CDNs

🌐 Content Delivery Networks (CDNs) Explained

CDNs are a method to cache data closer to end users to reduce the need for requests to travel across long distances, such as across the entire world. This distribution of content closer to the user is achieved by having multiple CDN servers located globally, with one primary origin server holding the original data.

💡 Core Benefits of CDNs

Decreased Latency: By placing content on servers geographically closer to the user, the distance the data must travel is much shorter, resulting in faster load times.
Reduced Load on Origin Server: Distributing static content to CDN servers offloads requests that the origin server would otherwise have to handle, allowing the origin server to focus on dynamic tasks.
Increased Availability and Reliability: If one CDN server fails, clients can simply be routed to the next closest healthy CDN server, improving the system’s overall availability and reliability.

💾 Static Content Restriction

A key limitation of traditional CDNs is that they are generally designed to handle only static content—data that does not change per user and is not dynamic.

🖼️ Types of Static Content for CDNs

Static content suitable for CDNs includes:

JavaScript files: Code that is the same for every user, such as the Apple authentication script seen in the example.
Images: Profile pictures, product photos, or general images like a picture of the Eiffel Tower.
Videos: Pre-recorded video files that remain unchanged.

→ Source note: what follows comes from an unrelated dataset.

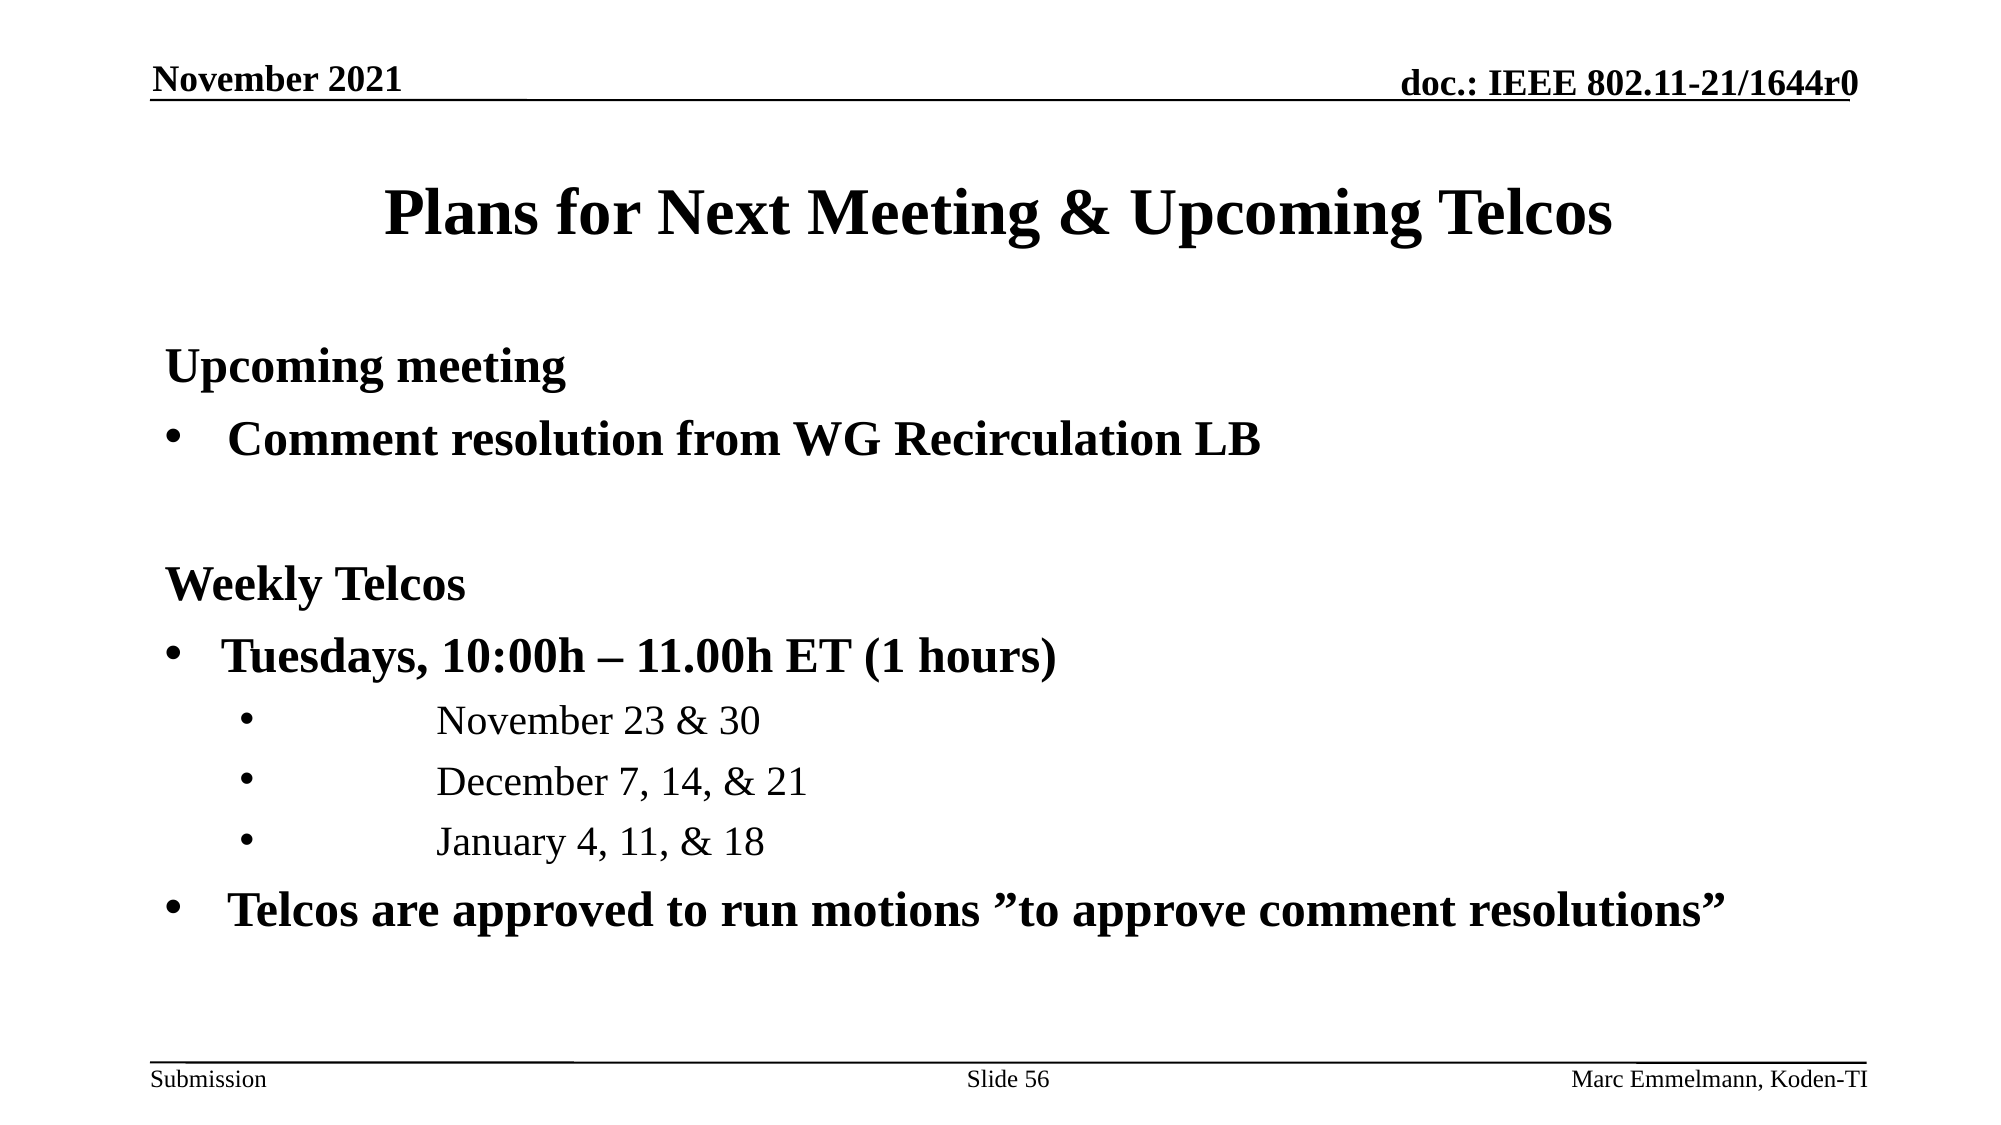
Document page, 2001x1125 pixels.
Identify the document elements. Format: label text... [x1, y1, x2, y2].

footer Marc Emmelmann, Koden-TI [1171, 1061, 1869, 1093]
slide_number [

📝 Note: Newer “edge servers” are a developing technology designed to overcome this restriction by allowing application code to run on distributed servers, but this is a complex and evolving topic beyond the scope of a basic CDN overview.

🔄 Types of CDNs

CDNs primarily operate in one of two ways: Push or Pull. The choice depends on the application’s needs, specifically how data is expected to be used across different regions.

1️⃣ Push CDNs

How it Works: When new static content is added to the origin server (e.g., a user uploads a new profile picture), the data is immediately pushed (uploaded) to every single CDN server around the world.
Best For: Content that is expected to be accessed globally and immediately by a large percentage of users.

2️⃣ Pull CDNs (On-Demand Caching)

How it Works: The content is initially only on the origin server. A user’s first request to a local CDN server results in a cache miss. The CDN server then acts as a proxy, fetches the data from the origin server, caches it locally, and then returns it to the user. Subsequent requests to that same CDN server will result in a cache hit.
Best For: Content where user interest is regionally distributed and you want to avoid storing unnecessary data on servers where it will not be accessed. This conserves storage and bandwidth for the servers in regions that don’t need the data.

🏷️ The `Cache-Control: public` Header

The HTTP Cache-Control header can include a public directive, which is crucial for CDN operation, especially with pull CDNs.

public: This value explicitly specifies that the data (like the Apple JavaScript file) is allowed to be cached not only by the user’s browser but also by intermediate servers, such as a CDN.
private: If this were present, the CDN server would be instructed not to cache the content, forcing a request back to the origin server for every user.

In the case of a pull CDN, seeing Cache-Control: public tells the CDN that it’s safe to cache the fetched content, enabling it to serve that data as a cache hit for subsequent requests from nearby users.